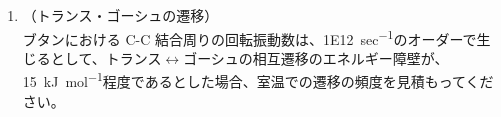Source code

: \documentclass[a4paper,11pt]{jlreq}
\begin{document}
\begin{enumerate}
\begin{enumerate}
			\item
			\label{it:2-5}
			（持続長）\\
			このメモでは詳細に立ち入りませんが、高分子鎖の曲がりやすさを考慮したモデルとして、ミミズ鎖（Worm-like chain）と呼ばれるものがあります。
			このモデルにおいては、粗視化した単位として、モノマー単位が平面ジグザグ構造でまっすぐにつながる長さを統計的に見積もって、「持続長 $l_p$」と呼ぶものを使います。\\
			持続長は、以下の表式で表すことができます。
			\begin{equation*}
			l_p = l_0 \exp \left( - \dfrac{\Delta \varepsilon}{k_B T} \right)
			\end{equation*}
			ここで、$l_0$ はモノマー単位の長さであり、ポリエチレンの場合は、結合の結合長\qty{0.154}{nm}を用います。\\
			この式を用いて、上記のポリエチレンの場合の持続長を求めてください。\\
			（ヒント）\\
			結局、統計的に見てトランス連鎖が続く状態を考えて、その具体的な長さを見ているだけです。
	\end{enumerate}
	\item
	\label{it:2-6}
	（トランス・ゴーシュの遷移）\\
	ブタンにおける C-C 結合周りの回転振動数は、\qty{1E12}{sec^{-1}}のオーダーで生じるとして、トランス$\leftrightarrow$ゴーシュの相互遷移のエネルギー障壁が、\qty{15}{kJ mol^{-1}}程度であるとした場合、室温での遷移の頻度を見積もってください。
\end{enumerate}
\end{document}
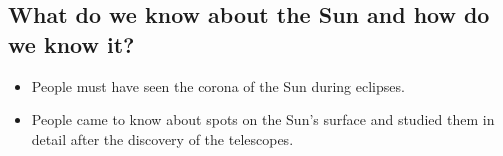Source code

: \documentclass{../template/texnote}
\begin{document}
\subsection{What do we know about the Sun and how do we know it? }
\begin{itemize}
\item People must have seen the corona of the Sun during eclipses.
\item People came to know about spots on the Sun’s surface and studied them in detail after the discovery of the telescopes.
\end{itemize}


    \printbibliography
\end{document}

▶ _What the task asks_
Type out all of the records exactly, leaving out any picture.

▶ _Problem solution_
Source code

: \documentclass[a4paper,11pt]{jlreq}
\begin{document}
\begin{enumerate}
\begin{enumerate}
			\item
			\label{it:2-5}
			（持続長）\\
			このメモでは詳細に立ち入りませんが、高分子鎖の曲がりやすさを考慮したモデルとして、ミミズ鎖（Worm-like chain）と呼ばれるものがあります。
			このモデルにおいては、粗視化した単位として、モノマー単位が平面ジグザグ構造でまっすぐにつながる長さを統計的に見積もって、「持続長 $l_p$」と呼ぶものを使います。\\
			持続長は、以下の表式で表すことができます。
			\begin{equation*}
			l_p = l_0 \exp \left( - \dfrac{\Delta \varepsilon}{k_B T} \right)
			\end{equation*}
			ここで、$l_0$ はモノマー単位の長さであり、ポリエチレンの場合は、結合の結合長\qty{0.154}{nm}を用います。\\
			この式を用いて、上記のポリエチレンの場合の持続長を求めてください。\\
			（ヒント）\\
			結局、統計的に見てトランス連鎖が続く状態を考えて、その具体的な長さを見ているだけです。
	\end{enumerate}
	\item
	\label{it:2-6}
	（トランス・ゴーシュの遷移）\\
	ブタンにおける C-C 結合周りの回転振動数は、\qty{1E12}{sec^{-1}}のオーダーで生じるとして、トランス$\leftrightarrow$ゴーシュの相互遷移のエネルギー障壁が、\qty{15}{kJ mol^{-1}}程度であるとした場合、室温での遷移の頻度を見積もってください。
\end{enumerate}
\end{document}
Source code

: \documentclass{../template/texnote}
\begin{document}
\subsection{What do we know about the Sun and how do we know it? }
\begin{itemize}
\item People must have seen the corona of the Sun during eclipses.
\item People came to know about spots on the Sun’s surface and studied them in detail after the discovery of the telescopes.
\end{itemize}


    \printbibliography
\end{document}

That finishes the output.